Secondly, even assuming you want runtime bounds checking everywhere, then this is still a useful analysis because if you learn that bounds-checking has no relevant overhead - great! No need to look at that if you need to optimize. But if you learn that it _does_ have an overhead, then you have the knowledge to guide your next choices - is it enough to be worth spending any attention on? If you want the safety, perhaps there's specific code paths you can restructure to make it easier for the compiler to elide the checks, or the branch predictor to make em smaller? Perhaps you can do fewer indexing operations altogether? Or perhaps there's some very specific small hot-path you feel you can make an exception for; use bounds-checking 99% of the time, but not in that spot? All of these avenues are only worth even exploring if there's anything to gain here in the first place.

And then there's the simple fact that having a good intuition for where machines spend their time makes it easier to write performant code right off the bat, and it makes it easier to guess where to look first when you're trying to eek out better perf.

Even if you like or even need a technique like bounds checking, knowing the typical overheads can be useful.

I've seen bounds checks being compiled to a single integer comparison followed by a jump (on x86 at least). This should have a negligible performance impact for most programs running on a modern, parallel CPU. However, for highly optimized programs that constantly saturate all processor instruction ports, bounds checks might of course become a bottleneck.

I think the most preferable solution (although not always possible) would be to use iterators as much as possible. This would allow rustc to "know" the entire range of possible indexes used at runtime, which makes runtime bounds checking redundant.

Some old benchmarks here: https://parallel-rust-cpp.github.io/v0.html#rustc

In Rust you can usually use iterators to avoid bounds checks. This is idiomatic and the fast way to do things, so usually when using Rust you don't worry about this at all.

But, occasionally, you have some loop that can't be done with an iterator, AND its part of a tight loop where removing a single conditional jump matters to you. When that matters it is a real easy thing to use an unsafe block to index into the array without the check. The good news is then at least in your 1 million line program, the unsafe parts are only a few lines that you are responsible for being sure are correct.

In tight numeric code that benefits from autovectorization.

Bound checks prevent some optimizations, since they're a branch with a significant side effect that the compiler must preserve.

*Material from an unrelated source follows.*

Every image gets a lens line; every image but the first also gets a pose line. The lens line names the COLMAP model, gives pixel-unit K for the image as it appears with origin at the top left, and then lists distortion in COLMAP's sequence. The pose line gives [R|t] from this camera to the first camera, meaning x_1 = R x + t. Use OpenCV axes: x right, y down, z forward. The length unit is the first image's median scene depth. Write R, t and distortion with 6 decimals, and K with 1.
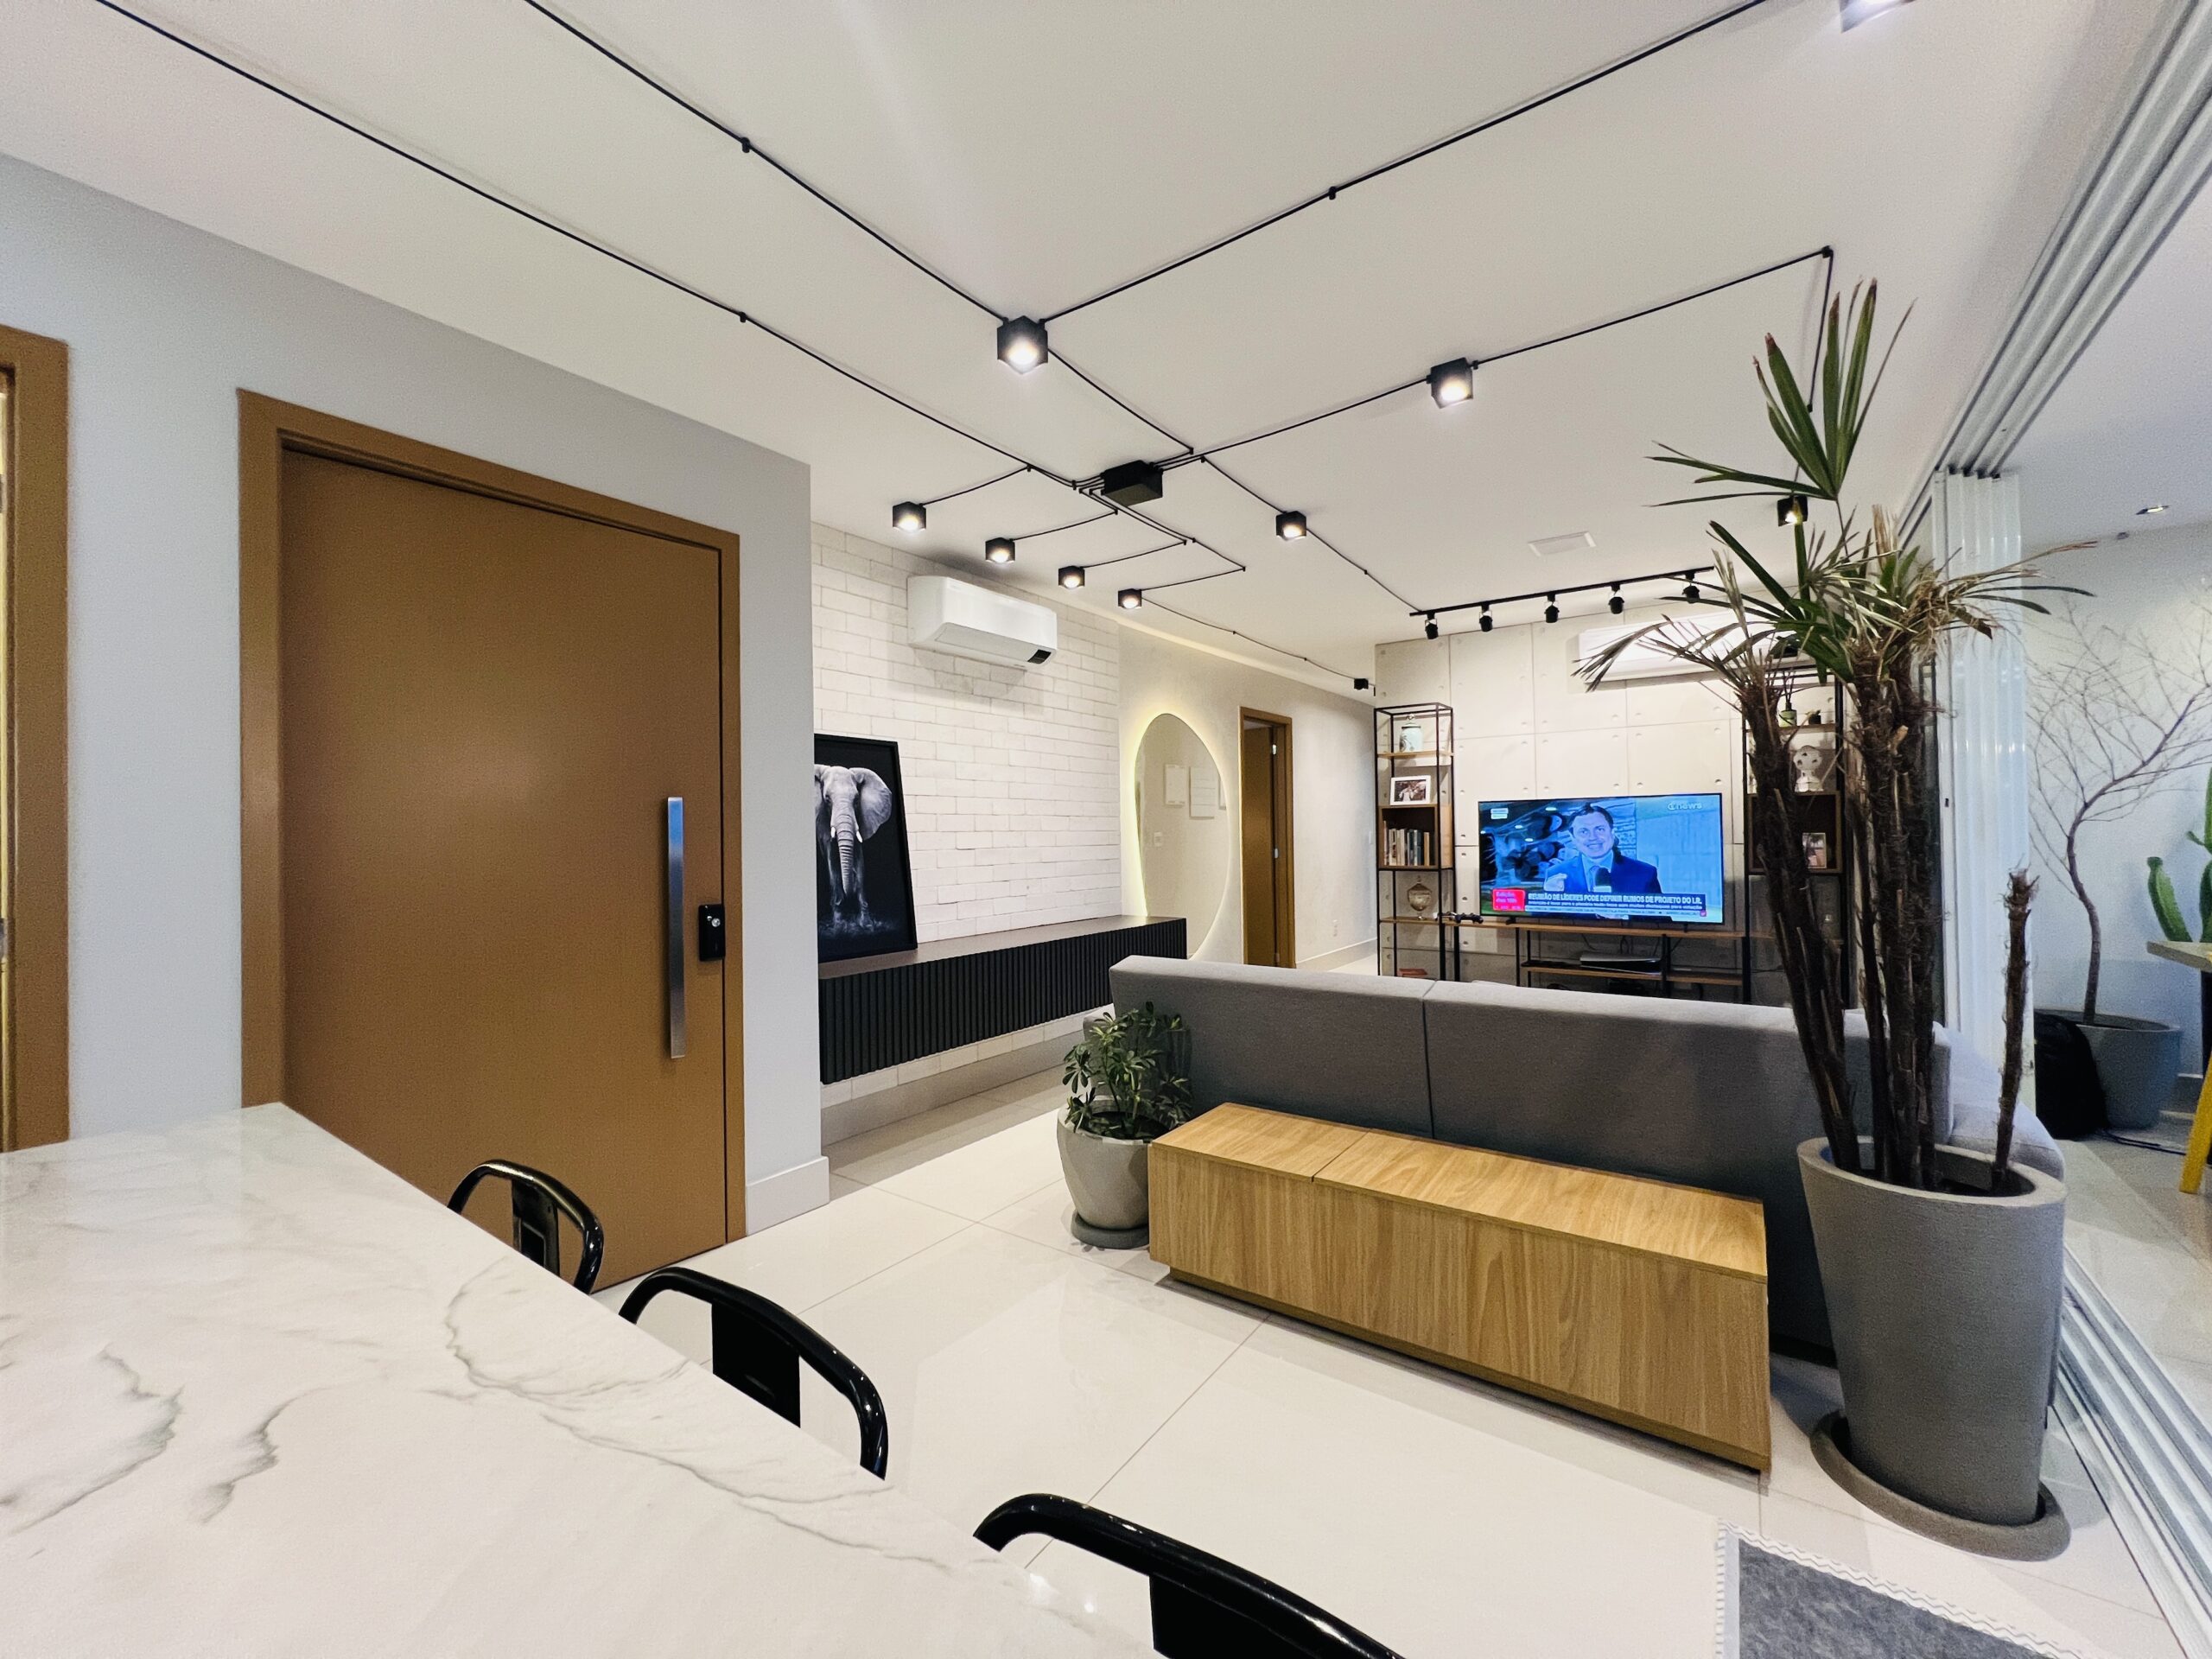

I don't really see this as a person who wants to turn off the bounds checking for any real reason, but as someone who just wants to have an idea of what the cost of that bounds checking is.
Sometimes the programmer can prove that bounds checks are unnecessary in a certain situation, but the compiler can't prove that itself, and the programmer can't communicate that proof to the compiler. Bounds checks can result in lost performance in some cases (very tight loops), so unsafe facilities exist as a workaround (like `get_unchecked`).
> It's like talking about how much faster a car would go if it didn't have to carry the extra weight of brakes.

And there’s folks who do exactly that.

>Can someone smarter than me enlighten me when you would consider disabling bounds checking for performance?

Because it is faster. Worst case you are triggering a branch miss, which is quite expensive.

>It's like talking about how much faster a car would go if it didn't have to carry the extra weight of brakes.

So? Every wasted CPU cycle costs money and energy. Especially for very high performance applications these costs can be very high. Not every car needs brakes, if it doesn't need to stop by itself and crashing hurts nobody they are just waste.

In some very hot code (most times loops with math stuff were it prevents some optimizations and/or the compiler fails to eliminate it) it can lead to relevant performance improvements.

Because of this you might find some rust code which opts out of bounds check for such code using unsafe code.

But this code tends to be fairly limited and often encapsulated into libraries.

So I agree that for most code doing so is just plain stupid. In turn I believe doing it on a program or compilation unit level (instead of a case by case basis) is (nearly) always a bad idea.